Ты видишь небо, и метель, и трубы?
Ты Музу видишь, и уже она
Оледеневшие целует губы.
1916
Воробьевы горы
Звенит гармоника. Летят качели.
“Не шей мне, матерь, красный сарафан”.
Я не хочу вина. И так я пьян.
Я песню слушаю под тенью ели.
Я вижу город в голубой купели,
Там белый Кремль – замоскворецкий стан,
Дым, колокольни, стены, царь-Иван,
Да розы и чахотка на панели.
Мне грустно, друг. Поговори со мной.
В твоей России холодно весной,
Твоя лазурь стирается и вянет.
Лежит Москва. И смертная печаль
Здесь семечки лущит, да песню тянет,
И плечи кутает в цветную шаль.
1917
По Марсову полю [118]
Сияла ночь. Не будем вспоминать
Звезды, любви, – всего, что прежде было.
Пылали дымные костры, и гладь
Пустого поля искрилась и стыла.
Сияла ночь. Налево над рекой
Остановился мост ракетой белой.
О чем нам говорить? Пойдем со мной,
По рюмке коньяку, да и за дело.
Сияла ночь. А может быть, и день,
И, может быть, февраль был лучше мая,
И заметенная, в снегу, сирень,
Быть может, шелестела, расцветая,
Но было холодно. И лик луны
Насмешливо смотрел и хмурил брови.
“Я вас любил… И как я ждал весны,
И роз, и утешений, и любови!”
Ночь холодней и тише при луне.
“Я вас любил. Любовь еще, быть может…”
– Несчастный друг! Поверьте мне,
Вам только пистолет поможет.
1918
* * *
Когда, в предсмертной нежности слабея,
Как стон плывущей головы,
Умолкнет голос бедного Орфея
На голубых волнах Невы,
Когда, открывшись италийским далям,
Все небо станет голубеть,
И девять Муз под траурным вуалем
Придут на набережной петь,
Там, за рекой, пройдя свою дорогу
И робко стоя у ворот,
Там, на суде, – что я отвечу Богу,
Когда настанет мой черед?
1919
* * *
По широким мостам… Но ведь мы все равно не успеем,
Эта вьюга мешает, ведь мы заблудились в пути.
По безлюдным мостам, по широким и черным аллеям
Добежать хоть к рассвету, и остановить, и спасти.
Просыпаясь дымит и вздыхает тревожно столица.
Рестораны распахнуты.

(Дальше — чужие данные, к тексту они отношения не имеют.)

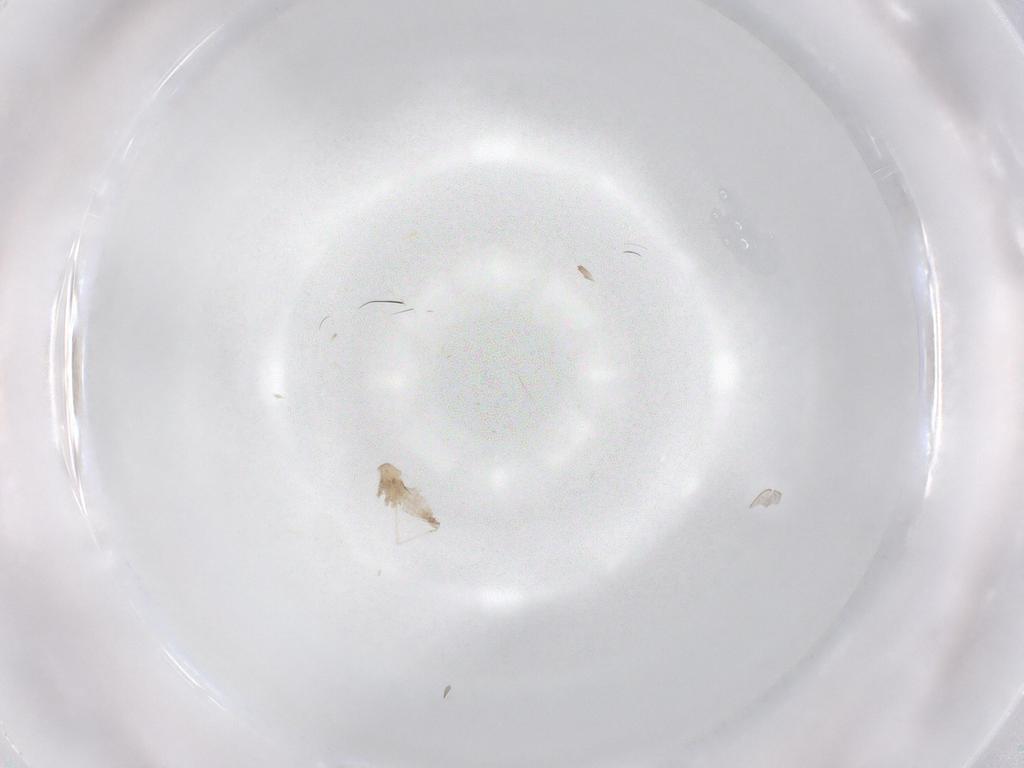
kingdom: Animalia
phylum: Arthropoda
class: Insecta
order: Diptera
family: Cecidomyiidae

Стынет дыханье в груди.
Отчего мне так страшно? Иль, может быть, все это снится,
Ничего нет в прошедшем, и нет ничего впереди?
Море близко. Светает. Шаги уже меряют где-то,
Но как скошены ноги, я больше бежать не могу.
О, еще б хоть минуту! И щелкнул курок пистолета,
Все погибло, все кончено… Видишь ты, – кровь на снегу.
Тишина. Тишина. Поднимается солнце. Ни слова.
Тридцать градусов холода. Тускло сияет гранит.
И под черным вуалем у гроба стоит Гончарова,
Улыбается жалко и вдаль равнодушно глядит.
1921
* * *
Ни с кем не говори. Не пей вина.
Оставь свой дом. Оставь жену и брата.
Оставь людей. Твоя душа должна
Почувствовать – к былому нет возврата.
Былое надо разлюбить. Потом
Настанет время разлюбить природу,
И быть все безразличней, – день за днем,
Неделю за неделей, год от году.
И медленно умрут твои мечты.
И будет тьма кругом. И в жизни новой
Отчетливо тогда увидишь ты
Крест деревянный и венок терновый.
(1923)

Георгий Иванов

(1894–1958)

Георгий Владимирович Иванов – поэт, прозаик, критик, мемуарист, переводчик. В 1910-х гг. примыкал к акмеистам. В ранних его стихах преобладают мотивы грусти, поэтизация старины, религиозные настроения. В 1922 г. Иванов вместе с молодой поэтессой Ириной Одоевцевой, ставшей его женой, покинул Россию.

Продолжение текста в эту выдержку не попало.